Aujourd'hui, elle se retranche derrière les compétences de l'État. Bien plus, elle a entrepris de faire évacuer les rares squats rennais de SDF (au nom du droit de propriété ?) et a signifié dans la presse sa détermination à s'opposer à toute occupation de logements municipaux vides : que fait-elle du droit, tout aussi constitutionnel, à un logement décent pour toute personne résidant en France ?

On sait pourtant que même à Rennes, nombre de logements sont laissés vides.

Cette situation ne peut durer plus longtemps : le Réseau 35 « Un logement pour toutes et tous » attend de la Ville de Rennes, en application de la loi, qu'elle demande au préfet de procéder à la réquisition de logements vacants, pour apporter des solutions à tous ceux, SDF ou demandeurs d'asile, qui sont à la rue.
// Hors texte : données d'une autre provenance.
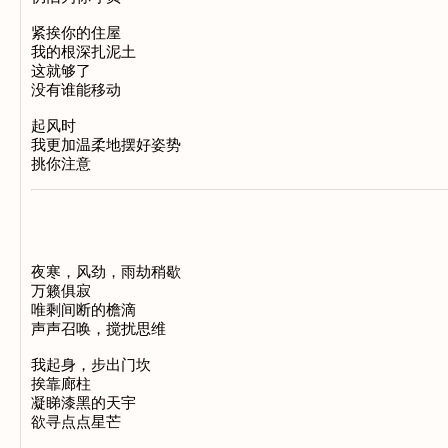
紧挨你的住屋
我的根深扎泥土
这就够了
没有谁能移动
起风时
我更加温柔地摆好姿势
挑你注意
夜寒，风劲，雨劫稍歇
万籁俱寂
唯剩间断的檐滴
声声召唤，搅扰思维
我起身，步出门坎
挨靠廊柱
凝睇漆黑的天宇
欲寻点点星芒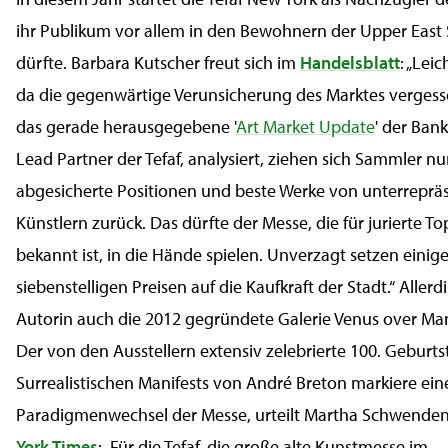
ihr Publikum vor allem in den Bewohnern der Upper East 
dürfte. Barbara Kutscher freut sich im
Handelsblatt
: „Lei
da die gegenwärtige Verunsicherung des Marktes vergess
das gerade herausgegebene '
Art Market Update
' der Bank
Lead Partner der Tefaf, analysiert, ziehen sich Sammler nu
abgesicherte Positionen und beste Werke von unterreprä
Künstlern zurück. Das dürfte der Messe, die für jurierte T
bekannt ist, in die Hände spielen. Unverzagt setzen einig
siebenstelligen Preisen auf die Kaufkraft der Stadt.“ Aller
Autorin auch die 2012 gegründete Galerie Venus over Man
Der von den Ausstellern extensiv zelebrierte 100. Geburts
Surrealistischen Manifests von André Breton markiere ein
Paradigmenwechsel der Messe, urteilt Martha Schwenden
York Times
: „Für die Tefaf, die große alte Kunstmesse im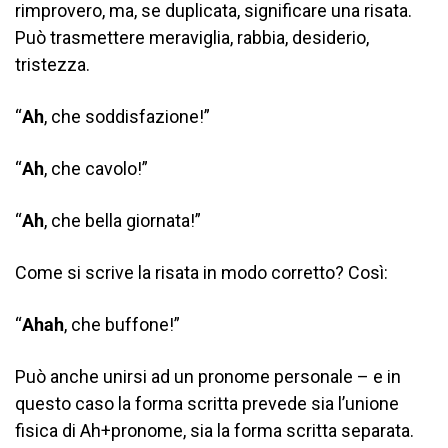
rimprovero, ma, se duplicata, significare una risata.
Può trasmettere meraviglia, rabbia, desiderio,
tristezza.
“
Ah
, che soddisfazione!”
“
Ah
, che cavolo!”
“
Ah
, che bella giornata!”
Come si scrive la risata in modo corretto? Così:
“
Ahah
, che buffone!”
Può anche unirsi ad un pronome personale – e in
questo caso la forma scritta prevede sia l’unione
fisica di Ah+pronome, sia la forma scritta separata.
En attendant, et compte-tenu de l'urgence humanitaire de la situation, nous voulons que la Ville de Rennes mette immédiatement à disposition des personnes qui sont à la rue les logements, sans attendre qu'ils soient réquisitionnés.

Edmond Hervé déclarait : « Tant que je serai maire, aucun enfant ne dormira dans la rue ».

M. Delaveau est-il prêt à reprendre à son compte cet engagement ?

Nous ajoutons, pour notre part, que *personne* ne doit dormir dans la rue.